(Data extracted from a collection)
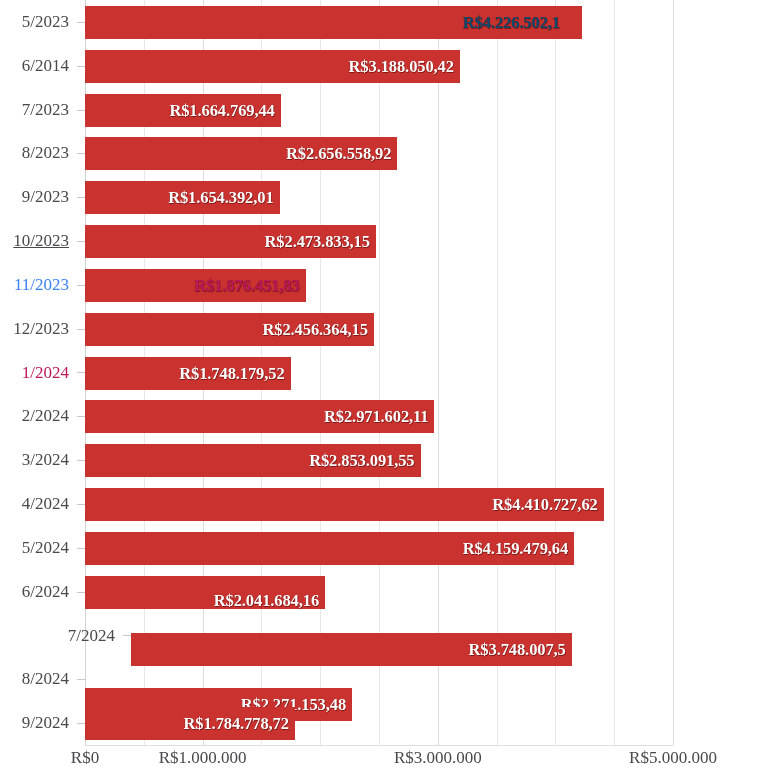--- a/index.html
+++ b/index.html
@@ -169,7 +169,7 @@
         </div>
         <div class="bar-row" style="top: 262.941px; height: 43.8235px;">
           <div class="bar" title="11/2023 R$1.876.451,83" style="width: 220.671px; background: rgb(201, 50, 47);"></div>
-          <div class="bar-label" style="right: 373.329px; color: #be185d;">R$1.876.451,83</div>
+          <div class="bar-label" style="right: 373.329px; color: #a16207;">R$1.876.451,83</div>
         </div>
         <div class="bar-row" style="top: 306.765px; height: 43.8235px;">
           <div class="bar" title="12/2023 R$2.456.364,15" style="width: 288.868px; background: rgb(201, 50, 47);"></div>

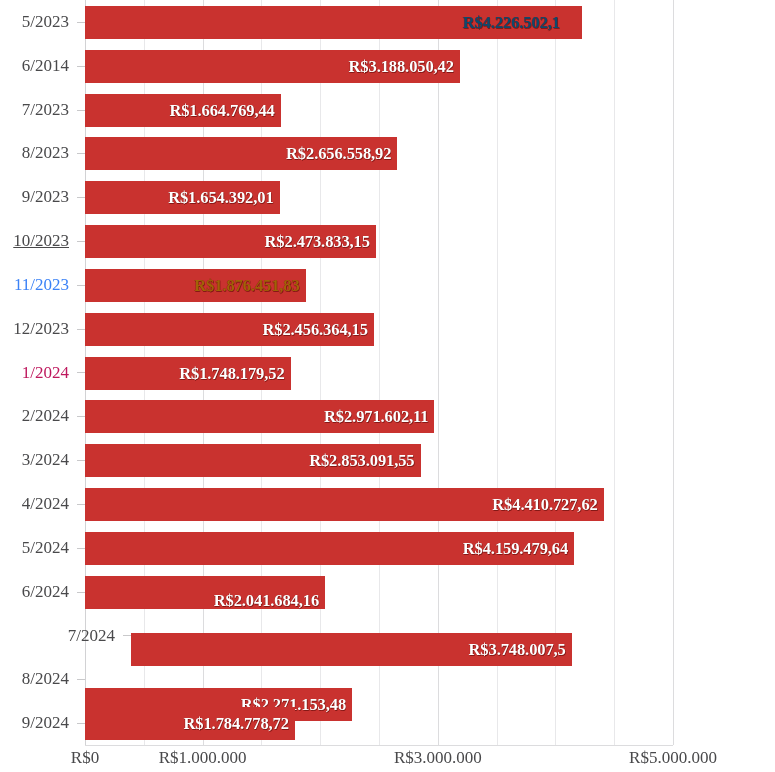--- a/index.html
+++ b/index.html
@@ -250,7 +250,7 @@
         <div class="cat-tick" style="top: 21.9118px;"></div>
       </div>
       <div class="cat-row" style="top: 350.588px; height: 43.8235px;">
-        <div class="cat-label" style="height: 43.8235px; line-height: 43.8235px; color: #be185d;">1/2024</div>
+        <div class="cat-label" style="height: 43.8235px; line-height: 43.8235px; color: #3b82f6;">1/2024</div>
         <div class="cat-tick" style="top: 21.9118px;"></div>
       </div>
       <div class="cat-row" style="top: 394.412px; height: 43.8235px;">

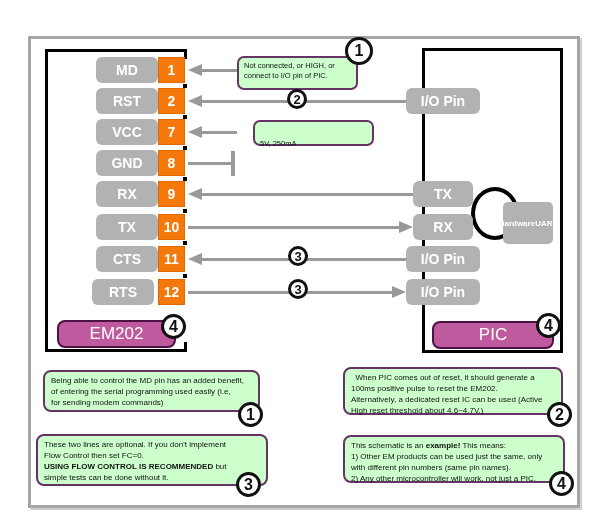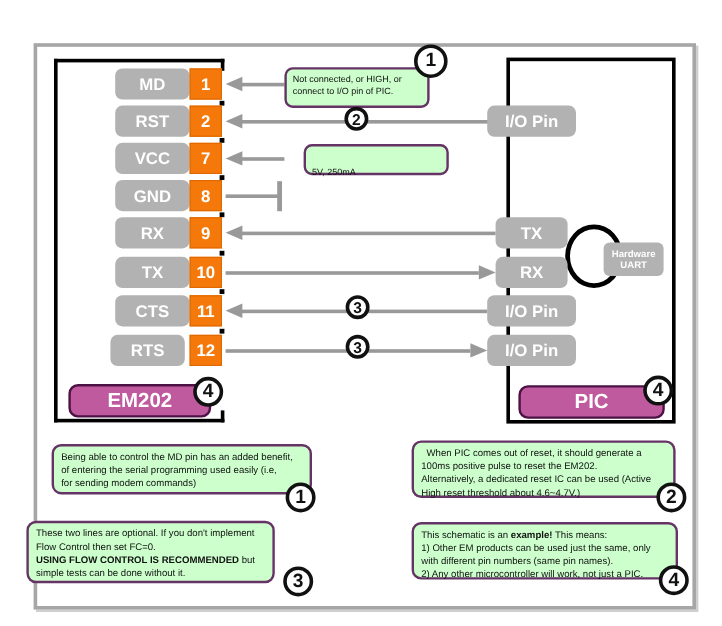--- a/index.html
+++ b/index.html
@@ -29,9 +29,9 @@
   .gbar { position:absolute; width:4px; height:25px; background:#999; z-index:1; }
   .uart-circle { position:absolute; left:471px; top:187px; width:48px; height:53px;
                  border:4px solid #000; border-radius:50%; z-index:3; }
-  .uart-tag { position:absolute; left:503px; top:202px; width:50px; height:28px; background:#b2b2b2;
+  .uart-tag { position:absolute; left:503px; top:202px; width:50px; height:42px; background:#b2b2b2;
               border-radius:5px; color:#fff; font-weight:bold; font-size:8px; line-height:9px;
-              display:flex; flex-direction:column; align-items:center; justify-content:center; z-index:5; }
+              display:flex; align-items:center; justify-content:center; z-index:5; }
   .chip-tag { position:absolute; height:28px; background:#c05a9e; border:2.5px solid #4d1245;
               border-radius:8px; color:#fff; font-weight:bold; font-size:17px; display:flex;
               align-items:center; justify-content:center; z-index:10; }

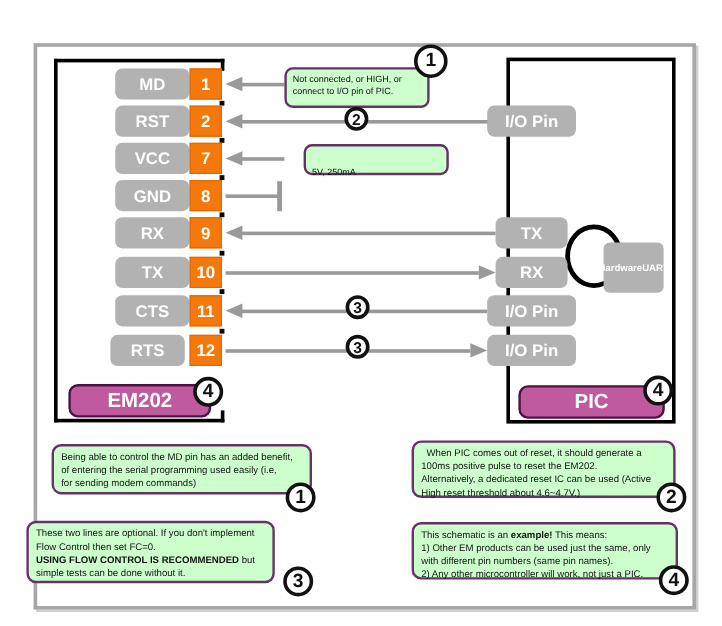--- a/index.html
+++ b/index.html
@@ -33,7 +33,7 @@
               border-radius:5px; color:#fff; font-weight:bold; font-size:8px; line-height:9px;
               display:flex; align-items:center; justify-content:center; z-index:5; }
   .chip-tag { position:absolute; height:28px; background:#c05a9e; border:2.5px solid #4d1245;
-              border-radius:8px; color:#fff; font-weight:bold; font-size:17px; display:flex;
+              border-radius:8px; color:#fff; font-weight:normal; font-size:17px; display:flex;
               align-items:center; justify-content:center; z-index:10; }
   .note { position:absolute; background:#ccffcc; border:2px solid #663366; border-radius:8px;
           color:#111; z-index:20; }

▸ Task: Your answer must be an exact copy of the records above, with every picture left out.

▸ Result of the exercise:
--- a/index.html
+++ b/index.html
@@ -169,7 +169,7 @@
         </div>
         <div class="bar-row" style="top: 262.941px; height: 43.8235px;">
           <div class="bar" title="11/2023 R$1.876.451,83" style="width: 220.671px; background: rgb(201, 50, 47);"></div>
-          <div class="bar-label" style="right: 373.329px; color: #be185d;">R$1.876.451,83</div>
+          <div class="bar-label" style="right: 373.329px; color: #a16207;">R$1.876.451,83</div>
         </div>
         <div class="bar-row" style="top: 306.765px; height: 43.8235px;">
           <div class="bar" title="12/2023 R$2.456.364,15" style="width: 288.868px; background: rgb(201, 50, 47);"></div>

--- a/index.html
+++ b/index.html
@@ -250,7 +250,7 @@
         <div class="cat-tick" style="top: 21.9118px;"></div>
       </div>
       <div class="cat-row" style="top: 350.588px; height: 43.8235px;">
-        <div class="cat-label" style="height: 43.8235px; line-height: 43.8235px; color: #be185d;">1/2024</div>
+        <div class="cat-label" style="height: 43.8235px; line-height: 43.8235px; color: #3b82f6;">1/2024</div>
         <div class="cat-tick" style="top: 21.9118px;"></div>
       </div>
       <div class="cat-row" style="top: 394.412px; height: 43.8235px;">

--- a/index.html
+++ b/index.html
@@ -29,9 +29,9 @@
   .gbar { position:absolute; width:4px; height:25px; background:#999; z-index:1; }
   .uart-circle { position:absolute; left:471px; top:187px; width:48px; height:53px;
                  border:4px solid #000; border-radius:50%; z-index:3; }
-  .uart-tag { position:absolute; left:503px; top:202px; width:50px; height:28px; background:#b2b2b2;
+  .uart-tag { position:absolute; left:503px; top:202px; width:50px; height:42px; background:#b2b2b2;
               border-radius:5px; color:#fff; font-weight:bold; font-size:8px; line-height:9px;
-              display:flex; flex-direction:column; align-items:center; justify-content:center; z-index:5; }
+              display:flex; align-items:center; justify-content:center; z-index:5; }
   .chip-tag { position:absolute; height:28px; background:#c05a9e; border:2.5px solid #4d1245;
               border-radius:8px; color:#fff; font-weight:bold; font-size:17px; display:flex;
               align-items:center; justify-content:center; z-index:10; }

--- a/index.html
+++ b/index.html
@@ -33,7 +33,7 @@
               border-radius:5px; color:#fff; font-weight:bold; font-size:8px; line-height:9px;
               display:flex; align-items:center; justify-content:center; z-index:5; }
   .chip-tag { position:absolute; height:28px; background:#c05a9e; border:2.5px solid #4d1245;
-              border-radius:8px; color:#fff; font-weight:bold; font-size:17px; display:flex;
+              border-radius:8px; color:#fff; font-weight:normal; font-size:17px; display:flex;
               align-items:center; justify-content:center; z-index:10; }
   .note { position:absolute; background:#ccffcc; border:2px solid #663366; border-radius:8px;
           color:#111; z-index:20; }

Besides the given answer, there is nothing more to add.